In this instance, Google engineers heard this complaint and decided to do something about it. It's not as simple as that, because they are ALWAYS working to kill bad results, but they acknowledge that the StackOverflow situation was a motivator for the recent upheaval in the Google search results.

This game of cat and mouse has been going on for years. What's new is Google's new algorithm, rolled out last week, which got rid of the scraper sites and low-quality sites (or at least tried to).

Our position, shared by many, is that if you consider your site to be a good site and you lost traffic, you resemble a low-quality site more than you think.

It's similar to email spam filtering algorithms. You can write a perfectly legitimate email but a spam filter may think it is spam. The reasons might surprise you. For example, starting an email with "Hi Jim," instead of "Jim" gives your email a higher probability of being spam. In a world where statistical algorithms rule, stuff you do innocently can cast you into a cluster of people that you wouldn't really think you belong clustered with.
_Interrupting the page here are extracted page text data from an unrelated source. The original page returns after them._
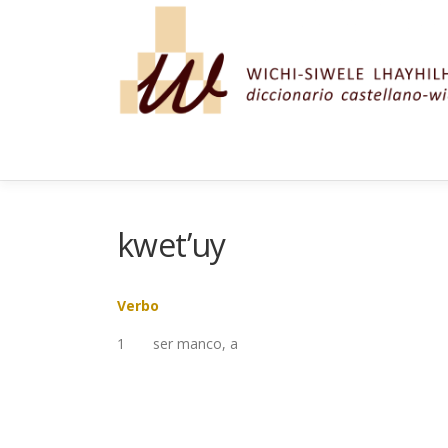
Saltar al contenido
kwet’uy
Verbo
1
ser manco, a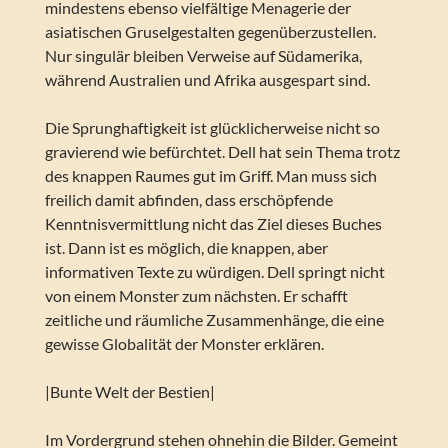
mindestens ebenso vielfältige Menagerie der
asiatischen Gruselgestalten gegenüberzustellen.
Nur singulär bleiben Verweise auf Südamerika,
während Australien und Afrika ausgespart sind.
Die Sprunghaftigkeit ist glücklicherweise nicht so
gravierend wie befürchtet. Dell hat sein Thema trotz
des knappen Raumes gut im Griff. Man muss sich
freilich damit abfinden, dass erschöpfende
Kenntnisvermittlung nicht das Ziel dieses Buches
ist. Dann ist es möglich, die knappen, aber
informativen Texte zu würdigen. Dell springt nicht
von einem Monster zum nächsten. Er schafft
zeitliche und räumliche Zusammenhänge, die eine
gewisse Globalität der Monster erklären.
|Bunte Welt der Bestien|
Im Vordergrund stehen ohnehin die Bilder. Gemeint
Put yourself in Google's shoes for a moment. Here's a thought exercise for you. Let's say you are a college professor with a class of 100 students. Students turn in their term paper and you see 13 papers that are identical and 3 that are very similar to the plagiarized paper.
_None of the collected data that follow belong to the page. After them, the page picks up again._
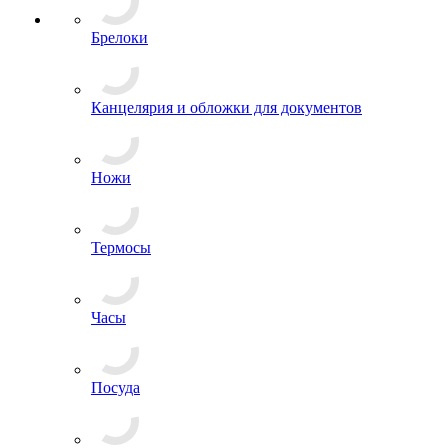
Ордена и Медали
Буквы, Якоря
Звезды
Эмблемы на пилотку
Зажимы для галстуков
Кокарды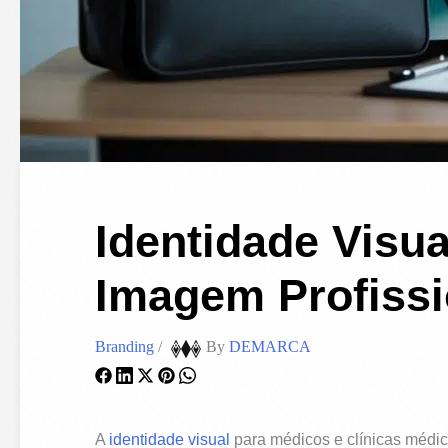
Identidade Visu
Imagem Profissi
Branding
/
By
DEMARCA
A
identidade visual
para médicos e clínicas médic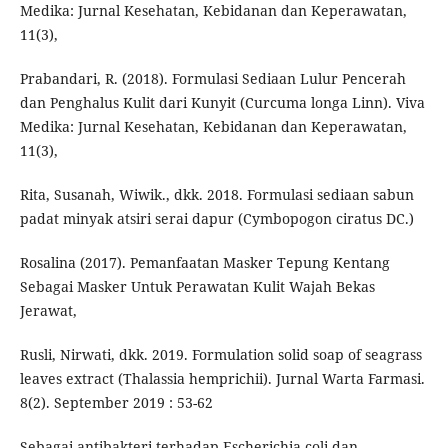
Medika: Jurnal Kesehatan, Kebidanan dan Keperawatan,
11(3),
Prabandari, R. (2018). Formulasi Sediaan Lulur Pencerah
dan Penghalus Kulit dari Kunyit (Curcuma longa Linn). Viva
Medika: Jurnal Kesehatan, Kebidanan dan Keperawatan,
11(3),
Rita, Susanah, Wiwik., dkk. 2018. Formulasi sediaan sabun
padat minyak atsiri serai dapur (Cymbopogon ciratus DC.)
Rosalina (2017). Pemanfaatan Masker Tepung Kentang
Sebagai Masker Untuk Perawatan Kulit Wajah Bekas
Jerawat,
Rusli, Nirwati, dkk. 2019. Formulation solid soap of seagrass
leaves extract (Thalassia hemprichii). Jurnal Warta Farmasi.
8(2). September 2019 : 53-62
Sebagai antibakteri terhadap Escherichia coli dan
Who's the original author? Without talking to every student, and just by using data, how would you determine who the original author is? Assume you do have access to other data – for example, you can talk to another professor and find out that they received 10 plagiarized papers and that there was some overlap between your class and the plagiarizers. You also know lots of other things, like what grades the students have gotten, whether they carry a backpack to class or not, etc.

Believe it or not, this odd little thought puzzle is exactly the thing that keeps Google engineers up at night. Who should get credit for content and who should rank highest for it?
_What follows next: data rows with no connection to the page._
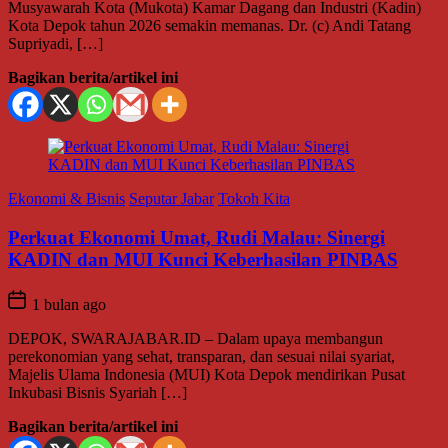
Musyawarah Kota (Mukota) Kamar Dagang dan Industri (Kadin)
Kota Depok tahun 2026 semakin memanas. Dr. (c) Andi Tatang
Supriyadi, […]
Bagikan berita/artikel ini
Ekonomi & Bisnis
Seputar Jabar
Tokoh Kita
Perkuat Ekonomi Umat, Rudi Malau: Sinergi
KADIN dan MUI Kunci Keberhasilan PINBAS
1 bulan ago
DEPOK, SWARAJABAR.ID – Dalam upaya membangun
perekonomian yang sehat, transparan, dan sesuai nilai syariat,
Majelis Ulama Indonesia (MUI) Kota Depok mendirikan Pusat
Inkubasi Bisnis Syariah […]
Bagikan berita/artikel ini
It's also a problem that can be solved, at least approximately, with mathematical concepts and computer code. Google tracks many different pieces of data, and -- for a given website page, or a given section of a website, or an entire website – Google can boil that data down to a single number. Your number then tells Google who you are.

It's not quite this direct but if eFreedom's number (or the number for an average scraper or low quality site) is a 97 and yours is a 96, well those two are close enough for Google to say "There are some aspects of this site with a 96 that suggest to me that they might not be a site that I want to show at the very top of the results." Boom! You just dropped in the rankings because you are similar to a bad site.

In reality, you may only have done a number of things that are as innocent as saying "Hi Jim," in an email instead of just going with "Jim," for your intro.

Yes, it 's a crazy world where statistical models are judging our worth, but it happens all the time. Think credit score. Think GPA. Think about how the TSA decides to frisk you rather than the gal who's next in line.

What's my point?

If the new Google algorithm has ruined your life by killing your organic website traffic, then you need to think about "how to look like a scaper site" -- what are the attributes of a bad site or a scraper site that Google might not like. Do whatever you can to NOT have those attributes.

If you have thoughts on how to look like a scraper site -- what some of the "tells" of a bad site might be -- I'd love to hear them.